*Potongan Dokumen*
————
5.     dan Haji ke Baitullah Al-Haram.

Dalil syahadat :
Firman Alah Ta’ala :
 ]شهد الله أنه لا إله إلا هو والملائكة وأولو العلم قائما بالقسط لا إله إلا هو العزيز الحكيم[.
“Allah menyatakan bahwa tiada sesembahan (yang haq) selain Dia, dengan senantiasa menegakkan keadilan. (juga menyatakan yang demikian itu) para Malaikat dan orang-orang yang berilmu. Tiada sesembahan (yang haq) selain dia, Yang Maha Perkasa lagi Maha Bijaksana.” (QS.  Ali-Imran : 18).

“Laa Ilaaha Illallah”, artinya : tiada sesembahan yang haq selain Allah.

Syahadat ini mengandung dua unsur. Menolak dan menetapkan. “La Ilaaha”, adalah menolak segala sembahan selain Allah, “Illallah”, adalah menetapkan bahwa ibadah (penghambaan) itu hanya untuk Allah semata, tiada sesuatu apapun yang boleh dijadikan sekutu di dalam ibadah kepada-Nya, sebagaimana tiada sesuatu apapun yang boleh dijadikan sekutu di dalam kakuasaan-Nya.
————
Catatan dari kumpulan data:

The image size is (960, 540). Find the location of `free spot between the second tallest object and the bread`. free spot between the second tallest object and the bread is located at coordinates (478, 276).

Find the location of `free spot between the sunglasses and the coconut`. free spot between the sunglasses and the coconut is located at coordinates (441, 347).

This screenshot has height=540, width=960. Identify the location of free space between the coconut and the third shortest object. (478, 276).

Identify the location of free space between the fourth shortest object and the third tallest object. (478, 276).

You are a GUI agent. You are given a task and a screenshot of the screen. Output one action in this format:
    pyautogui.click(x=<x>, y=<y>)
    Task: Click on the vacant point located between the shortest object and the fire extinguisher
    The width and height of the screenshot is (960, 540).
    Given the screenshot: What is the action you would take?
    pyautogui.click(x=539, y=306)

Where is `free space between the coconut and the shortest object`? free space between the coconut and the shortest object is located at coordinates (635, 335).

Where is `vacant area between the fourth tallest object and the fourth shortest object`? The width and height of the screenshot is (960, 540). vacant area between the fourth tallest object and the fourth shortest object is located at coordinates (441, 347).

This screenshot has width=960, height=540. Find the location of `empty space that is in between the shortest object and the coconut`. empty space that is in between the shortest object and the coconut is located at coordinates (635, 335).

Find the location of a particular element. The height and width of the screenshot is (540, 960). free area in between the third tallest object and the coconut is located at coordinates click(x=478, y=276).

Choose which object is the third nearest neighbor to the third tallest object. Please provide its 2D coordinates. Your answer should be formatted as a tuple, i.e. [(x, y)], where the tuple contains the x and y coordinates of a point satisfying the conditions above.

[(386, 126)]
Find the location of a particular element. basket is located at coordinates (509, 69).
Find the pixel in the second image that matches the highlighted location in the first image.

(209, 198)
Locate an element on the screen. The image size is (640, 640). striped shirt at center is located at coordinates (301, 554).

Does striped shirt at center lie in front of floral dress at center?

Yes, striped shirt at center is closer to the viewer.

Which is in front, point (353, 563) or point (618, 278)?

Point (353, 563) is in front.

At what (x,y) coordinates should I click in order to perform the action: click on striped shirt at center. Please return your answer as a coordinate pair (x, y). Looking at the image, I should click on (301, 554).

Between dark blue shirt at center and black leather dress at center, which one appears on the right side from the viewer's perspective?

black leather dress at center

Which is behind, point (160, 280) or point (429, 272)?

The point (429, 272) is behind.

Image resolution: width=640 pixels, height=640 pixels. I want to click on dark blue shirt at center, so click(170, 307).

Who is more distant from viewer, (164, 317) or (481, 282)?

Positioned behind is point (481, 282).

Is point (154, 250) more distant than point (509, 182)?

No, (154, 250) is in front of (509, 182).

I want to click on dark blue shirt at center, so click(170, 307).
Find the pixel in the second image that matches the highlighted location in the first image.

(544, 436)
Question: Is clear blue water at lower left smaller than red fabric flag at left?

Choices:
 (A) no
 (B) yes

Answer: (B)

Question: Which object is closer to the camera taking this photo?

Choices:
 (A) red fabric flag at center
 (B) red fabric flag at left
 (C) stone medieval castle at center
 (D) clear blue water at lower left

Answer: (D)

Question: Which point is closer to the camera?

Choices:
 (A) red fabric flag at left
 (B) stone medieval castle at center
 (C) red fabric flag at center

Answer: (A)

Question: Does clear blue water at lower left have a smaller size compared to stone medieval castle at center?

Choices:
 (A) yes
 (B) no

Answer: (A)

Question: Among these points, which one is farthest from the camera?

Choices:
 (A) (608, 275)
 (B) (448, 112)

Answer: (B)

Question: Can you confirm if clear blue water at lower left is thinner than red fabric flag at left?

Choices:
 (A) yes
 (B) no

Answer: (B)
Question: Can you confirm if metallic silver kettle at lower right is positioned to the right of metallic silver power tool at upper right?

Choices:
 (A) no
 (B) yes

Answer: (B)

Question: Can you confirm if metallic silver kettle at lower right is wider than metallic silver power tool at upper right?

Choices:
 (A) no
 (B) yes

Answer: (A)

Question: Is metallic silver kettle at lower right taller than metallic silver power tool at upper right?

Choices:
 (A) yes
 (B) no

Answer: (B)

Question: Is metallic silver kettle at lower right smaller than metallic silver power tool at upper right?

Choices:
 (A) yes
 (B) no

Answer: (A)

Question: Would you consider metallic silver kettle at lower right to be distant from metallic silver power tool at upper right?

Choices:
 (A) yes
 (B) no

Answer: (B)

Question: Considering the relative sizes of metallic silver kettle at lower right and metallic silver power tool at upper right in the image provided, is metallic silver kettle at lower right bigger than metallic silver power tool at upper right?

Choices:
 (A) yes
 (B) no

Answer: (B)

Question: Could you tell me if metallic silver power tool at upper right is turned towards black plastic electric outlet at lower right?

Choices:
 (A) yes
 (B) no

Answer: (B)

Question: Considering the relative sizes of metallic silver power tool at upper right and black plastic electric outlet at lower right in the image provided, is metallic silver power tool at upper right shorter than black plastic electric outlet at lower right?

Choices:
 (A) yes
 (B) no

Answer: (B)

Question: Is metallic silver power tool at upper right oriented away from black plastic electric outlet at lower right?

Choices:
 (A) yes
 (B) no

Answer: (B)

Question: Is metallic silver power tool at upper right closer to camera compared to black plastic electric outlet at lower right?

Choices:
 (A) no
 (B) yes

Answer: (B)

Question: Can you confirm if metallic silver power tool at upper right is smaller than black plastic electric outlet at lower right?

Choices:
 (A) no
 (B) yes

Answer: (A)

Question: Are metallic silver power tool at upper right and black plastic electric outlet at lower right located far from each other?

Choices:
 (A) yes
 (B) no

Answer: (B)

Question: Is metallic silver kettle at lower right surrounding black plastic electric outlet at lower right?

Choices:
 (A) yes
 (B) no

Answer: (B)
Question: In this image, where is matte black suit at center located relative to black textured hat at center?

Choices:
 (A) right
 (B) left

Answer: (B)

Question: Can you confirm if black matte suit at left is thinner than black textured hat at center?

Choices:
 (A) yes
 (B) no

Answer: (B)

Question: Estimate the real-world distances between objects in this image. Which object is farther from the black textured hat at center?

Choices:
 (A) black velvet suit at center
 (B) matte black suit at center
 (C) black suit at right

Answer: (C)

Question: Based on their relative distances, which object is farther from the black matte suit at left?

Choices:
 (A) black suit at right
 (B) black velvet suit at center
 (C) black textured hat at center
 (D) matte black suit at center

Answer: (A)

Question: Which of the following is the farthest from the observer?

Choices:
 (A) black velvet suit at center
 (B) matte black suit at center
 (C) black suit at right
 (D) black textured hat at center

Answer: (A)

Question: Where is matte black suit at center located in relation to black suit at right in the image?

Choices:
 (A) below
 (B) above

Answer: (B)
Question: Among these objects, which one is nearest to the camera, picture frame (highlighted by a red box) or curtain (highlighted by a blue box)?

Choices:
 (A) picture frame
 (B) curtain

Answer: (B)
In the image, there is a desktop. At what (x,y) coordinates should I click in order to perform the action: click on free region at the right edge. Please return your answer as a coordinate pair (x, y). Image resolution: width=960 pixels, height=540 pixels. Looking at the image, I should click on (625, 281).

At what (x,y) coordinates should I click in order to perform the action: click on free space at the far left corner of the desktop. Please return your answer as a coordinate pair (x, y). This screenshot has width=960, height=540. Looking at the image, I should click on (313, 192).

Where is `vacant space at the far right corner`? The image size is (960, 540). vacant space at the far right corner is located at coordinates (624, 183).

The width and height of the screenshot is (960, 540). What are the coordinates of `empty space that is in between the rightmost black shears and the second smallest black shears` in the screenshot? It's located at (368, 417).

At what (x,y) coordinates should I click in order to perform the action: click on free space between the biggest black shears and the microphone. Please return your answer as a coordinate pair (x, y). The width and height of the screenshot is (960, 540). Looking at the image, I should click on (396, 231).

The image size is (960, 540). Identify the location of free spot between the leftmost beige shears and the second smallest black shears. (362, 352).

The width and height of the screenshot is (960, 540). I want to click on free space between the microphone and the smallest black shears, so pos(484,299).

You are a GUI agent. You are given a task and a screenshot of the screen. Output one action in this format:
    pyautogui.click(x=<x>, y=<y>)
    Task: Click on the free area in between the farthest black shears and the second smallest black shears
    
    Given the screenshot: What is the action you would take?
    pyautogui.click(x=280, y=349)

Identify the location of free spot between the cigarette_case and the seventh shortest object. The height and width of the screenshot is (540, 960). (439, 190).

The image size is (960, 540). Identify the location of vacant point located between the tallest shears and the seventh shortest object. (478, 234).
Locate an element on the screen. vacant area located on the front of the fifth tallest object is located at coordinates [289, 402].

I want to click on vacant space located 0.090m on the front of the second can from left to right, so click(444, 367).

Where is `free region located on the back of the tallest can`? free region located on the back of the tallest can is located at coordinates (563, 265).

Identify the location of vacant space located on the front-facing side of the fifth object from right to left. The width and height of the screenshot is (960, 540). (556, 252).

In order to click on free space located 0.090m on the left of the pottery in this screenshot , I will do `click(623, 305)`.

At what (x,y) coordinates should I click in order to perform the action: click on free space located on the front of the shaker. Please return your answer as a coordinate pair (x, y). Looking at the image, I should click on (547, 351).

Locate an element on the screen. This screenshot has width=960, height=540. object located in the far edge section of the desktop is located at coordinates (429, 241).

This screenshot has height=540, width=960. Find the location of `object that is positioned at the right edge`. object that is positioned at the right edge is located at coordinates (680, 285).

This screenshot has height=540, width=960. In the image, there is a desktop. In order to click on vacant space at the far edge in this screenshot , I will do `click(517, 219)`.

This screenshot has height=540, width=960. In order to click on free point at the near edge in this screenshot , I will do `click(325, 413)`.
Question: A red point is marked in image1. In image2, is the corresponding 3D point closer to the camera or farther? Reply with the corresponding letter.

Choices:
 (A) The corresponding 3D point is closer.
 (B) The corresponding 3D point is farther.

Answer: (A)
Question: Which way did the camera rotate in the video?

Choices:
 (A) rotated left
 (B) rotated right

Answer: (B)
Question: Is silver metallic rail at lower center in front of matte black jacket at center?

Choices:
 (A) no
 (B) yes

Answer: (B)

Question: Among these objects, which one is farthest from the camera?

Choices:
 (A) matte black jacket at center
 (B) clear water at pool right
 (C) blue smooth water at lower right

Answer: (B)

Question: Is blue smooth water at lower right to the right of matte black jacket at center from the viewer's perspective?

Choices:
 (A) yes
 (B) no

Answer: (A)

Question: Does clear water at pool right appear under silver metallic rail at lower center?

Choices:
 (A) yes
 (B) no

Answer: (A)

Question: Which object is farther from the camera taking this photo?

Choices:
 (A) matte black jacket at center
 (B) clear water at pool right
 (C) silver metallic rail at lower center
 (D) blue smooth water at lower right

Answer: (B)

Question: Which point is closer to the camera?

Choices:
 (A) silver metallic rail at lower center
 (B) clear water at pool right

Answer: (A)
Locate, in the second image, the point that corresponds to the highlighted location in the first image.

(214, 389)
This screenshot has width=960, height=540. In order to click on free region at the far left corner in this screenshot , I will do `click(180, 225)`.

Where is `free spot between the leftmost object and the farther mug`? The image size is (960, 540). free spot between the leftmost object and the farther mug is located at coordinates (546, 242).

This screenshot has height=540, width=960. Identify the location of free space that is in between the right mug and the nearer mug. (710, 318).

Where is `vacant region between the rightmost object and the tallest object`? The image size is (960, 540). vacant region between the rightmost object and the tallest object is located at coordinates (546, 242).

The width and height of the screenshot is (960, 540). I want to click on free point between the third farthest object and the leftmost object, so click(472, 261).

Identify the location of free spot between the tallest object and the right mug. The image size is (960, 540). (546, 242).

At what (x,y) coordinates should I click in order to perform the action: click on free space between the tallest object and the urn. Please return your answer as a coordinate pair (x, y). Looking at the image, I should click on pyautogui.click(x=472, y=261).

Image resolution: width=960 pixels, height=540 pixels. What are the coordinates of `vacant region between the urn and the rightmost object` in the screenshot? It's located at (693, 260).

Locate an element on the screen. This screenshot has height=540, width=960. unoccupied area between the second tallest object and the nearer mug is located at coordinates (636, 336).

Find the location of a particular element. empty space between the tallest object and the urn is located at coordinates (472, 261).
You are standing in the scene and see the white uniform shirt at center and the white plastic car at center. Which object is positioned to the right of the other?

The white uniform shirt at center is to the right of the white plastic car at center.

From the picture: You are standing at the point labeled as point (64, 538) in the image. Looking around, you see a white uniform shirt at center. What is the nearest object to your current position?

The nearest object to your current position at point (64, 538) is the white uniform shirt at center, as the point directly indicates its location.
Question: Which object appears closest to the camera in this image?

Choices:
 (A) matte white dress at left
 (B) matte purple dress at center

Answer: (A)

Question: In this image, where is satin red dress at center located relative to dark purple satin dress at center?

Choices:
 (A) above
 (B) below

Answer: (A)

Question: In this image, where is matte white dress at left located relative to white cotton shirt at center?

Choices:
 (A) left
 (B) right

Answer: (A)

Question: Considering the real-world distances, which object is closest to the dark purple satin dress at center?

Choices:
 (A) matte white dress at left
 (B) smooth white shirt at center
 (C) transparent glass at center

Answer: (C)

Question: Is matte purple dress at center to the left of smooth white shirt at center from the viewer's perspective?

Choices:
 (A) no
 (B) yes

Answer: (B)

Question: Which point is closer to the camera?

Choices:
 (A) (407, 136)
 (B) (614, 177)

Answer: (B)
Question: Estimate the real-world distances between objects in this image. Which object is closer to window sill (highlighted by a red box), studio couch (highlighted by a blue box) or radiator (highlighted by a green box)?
————
*Ringkasan Tugas A*
Terjemahkan kalimat "Syahadat ini mengandung dua unsur." dari potongan dokumen tentang syahadat ke dalam bahasa Inggris.
*Ringkasan Tugas B*
Silakan salin ulang bagian potongan dokumen tentang syahadat mulai dari "5.     dan Haji" sampai dengan "haq selain Allah.".

*Jawaban Anda A*
This shahada contains two elements.

*Jawaban Anda B*
5.     dan Haji ke Baitullah Al-Haram.

Dalil syahadat :
Firman Alah Ta’ala :
 ]شهد الله أنه لا إله إلا هو والملائكة وأولو العلم قائما بالقسط لا إله إلا هو العزيز الحكيم[.
“Allah menyatakan bahwa tiada sesembahan (yang haq) selain Dia, dengan senantiasa menegakkan keadilan. (juga menyatakan yang demikian itu) para Malaikat dan orang-orang yang berilmu. Tiada sesembahan (yang haq) selain dia, Yang Maha Perkasa lagi Maha Bijaksana.” (QS.  Ali-Imran : 18).

“Laa Ilaaha Illallah”, artinya : tiada sesembahan yang haq selain Allah.